Introduction to Visualization

Author

Paarth Tandon

Published

January 9, 2022

library(tidyverse)
library(ggplot2)

knitr::opts_chunk$set(echo = TRUE, warning=FALSE, message=FALSE)

Read in data

Read in one (or more) of the following datasets, using the correct R package and command.

cereal ⭐
pathogen cost ⭐
Australian Marriage ⭐⭐
AB_NYC_2019.csv ⭐⭐⭐
railroads ⭐⭐⭐
Public School Characteristics ⭐⭐⭐⭐
USA Households ⭐⭐⭐⭐⭐

set.seed(42)
# read in the data using readr
cereal <- read_csv("_data/cereal.csv")
head(cereal, 5)

Cereal	Sodium	Sugar	Type
Frosted Mini Wheats	0	11	A
Raisin Bran	340	18	A
All Bran	70	5	A
Apple Jacks	140	14	C
Captain Crunch	200	12	C

Briefly describe the data

This data set contains four columns:

Cereal <chr>: The name of the cereal
Sodium <dbl>: The amount of sodium in a serving of the cereal
Sugar <dbl>: The amount of sugar in a serving of cereal
Type <chr>: The type of the cereal (Child or Adult)

Tidy Data (as needed)

Data is already tidy. Going to mutate Type for visualization reasons.

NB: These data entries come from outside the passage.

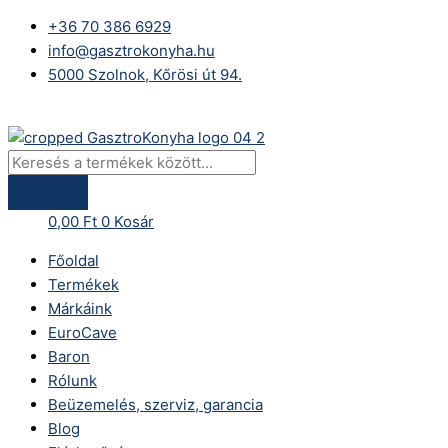
Skip
Products
iCombi
+36 70 386 6929
to
search
Classic
info@gasztrokonyha.hu
content
20-
5000 Szolnok, Kőrösi út 94.
1/1
E
Bejelentkezés
mennyiség
0,00
Ft
0
Kosár
Főoldal
Termékek
Márkáink
EuroCave
Baron
Rólunk
Beüzemelés, szerviz, garancia
Blog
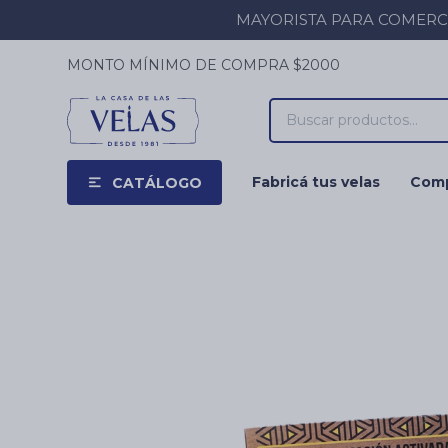
MAYORISTA PARA COMERCIOS
MONTO MÍNIMO DE COMPRA $2000
Fabricá tus velas
Comp
CATÁLOGO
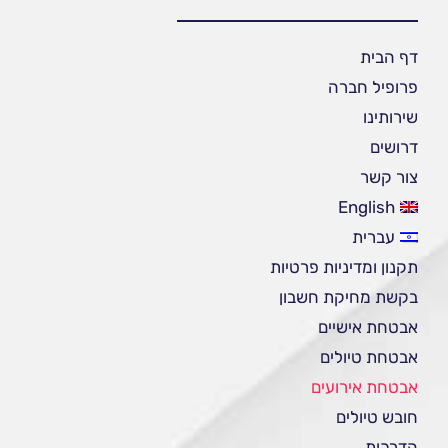
דף הבית
פרופיל חברה
שירותינו
דרושים
צור קשר
English
עברית
תקנון ומדיניות פרטיות
בקשת מחיקת חשבון
אבטחת אישיים
אבטחת טיולים
אבטחת אירועים
חובש טיולים
הדרכות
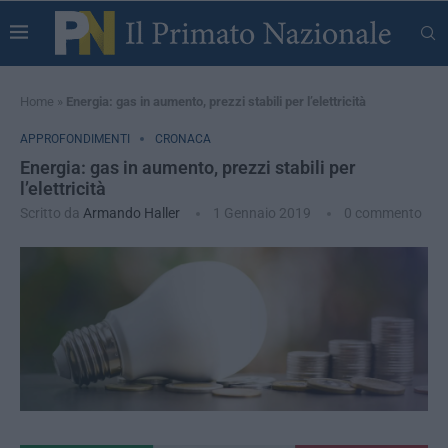
Home
»
Energia: gas in aumento, prezzi stabili per l’elettricità
APPROFONDIMENTI
CRONACA
Energia: gas in aumento, prezzi stabili per
l’elettricità
Scritto da
Armando Haller
1 Gennaio 2019
0 commento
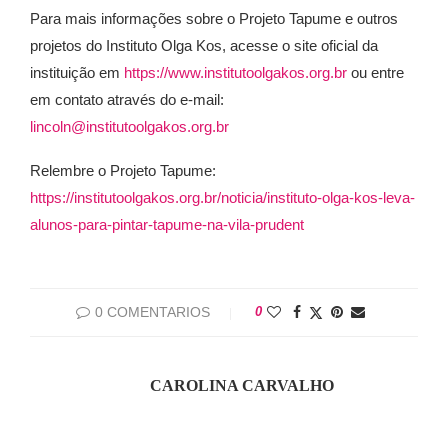
Para mais informações sobre o Projeto Tapume e outros
projetos do Instituto Olga Kos, acesse o site oficial da
instituição em
https://www.institutoolgakos.org.br
ou entre
em contato através do e-mail:
lincoln@institutoolgakos.org.br
Relembre o Projeto Tapume:
https://institutoolgakos.org.br/noticia/instituto-olga-kos-leva-
alunos-para-pintar-tapume-na-vila-prudent
0 COMENTARIOS
0
CAROLINA CARVALHO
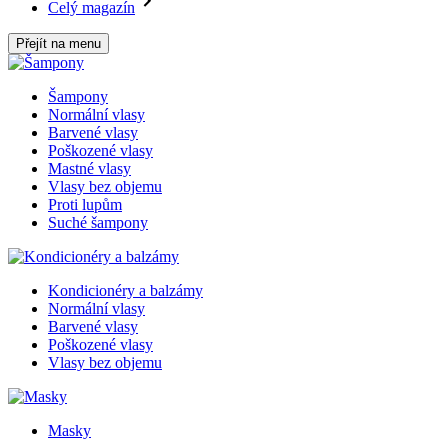
Celý magazín
Přejít na menu
Šampony
Normální vlasy
Barvené vlasy
Poškozené vlasy
Mastné vlasy
Vlasy bez objemu
Proti lupům
Suché šampony
Kondicionéry a balzámy
Normální vlasy
Barvené vlasy
Poškozené vlasy
Vlasy bez objemu
Masky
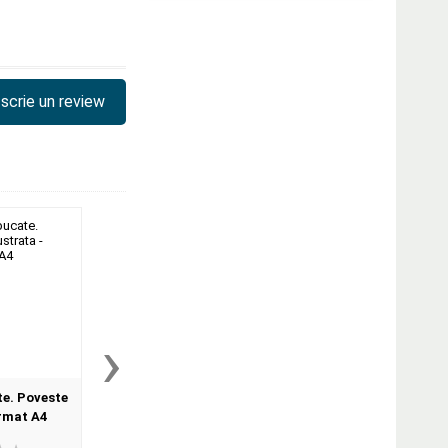
scrie un review
›
te. Poveste
Prima mea enciclopedie:
Povesti si povestiri.
ormat A4
Priveste - Deschide ferestrele
ilustrata
- Minuneaza-te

cereal <- mutate(cereal, `Type` = recode(`Type`,
    "A" = "Adult",
    "C" = "Child"
))
head(cereal, 5)

Cereal	Sodium	Sugar	Type
Frosted Mini Wheats	0	11	Adult
Raisin Bran	340	18	Adult
All Bran	70	5	Adult
Apple Jacks	140	14	Child
Captain Crunch	200	12	Child

Univariate Visualizations

ggplot(cereal, aes(`Sodium`)) +
geom_histogram(binwidth = 100) +
facet_grid(vars(`Type`)) +
labs(title = "Distribution of Sodium based on Type")

ggplot(cereal, aes(`Sugar`)) +
geom_histogram(binwidth = 5) +
facet_grid(vars(`Type`)) +
labs(title = "Distribution of Sugar based on Type")

I chose histograms, since we are working with univariate, continuous data. I wanted to compare by type, so I applied a facet_grid.

Bivariate Visualization(s)

ggplot(cereal, aes(`Type`, `Sugar`)) +
geom_boxplot() +
labs(title = "Amount of Sugar in Cereal by Type")

Here we can see that children’s cereal has more sugar in it than adult’s cereal, on average. I chose a box plot, since the data is very sparse. With only 20 points, we can only extrapolate so much.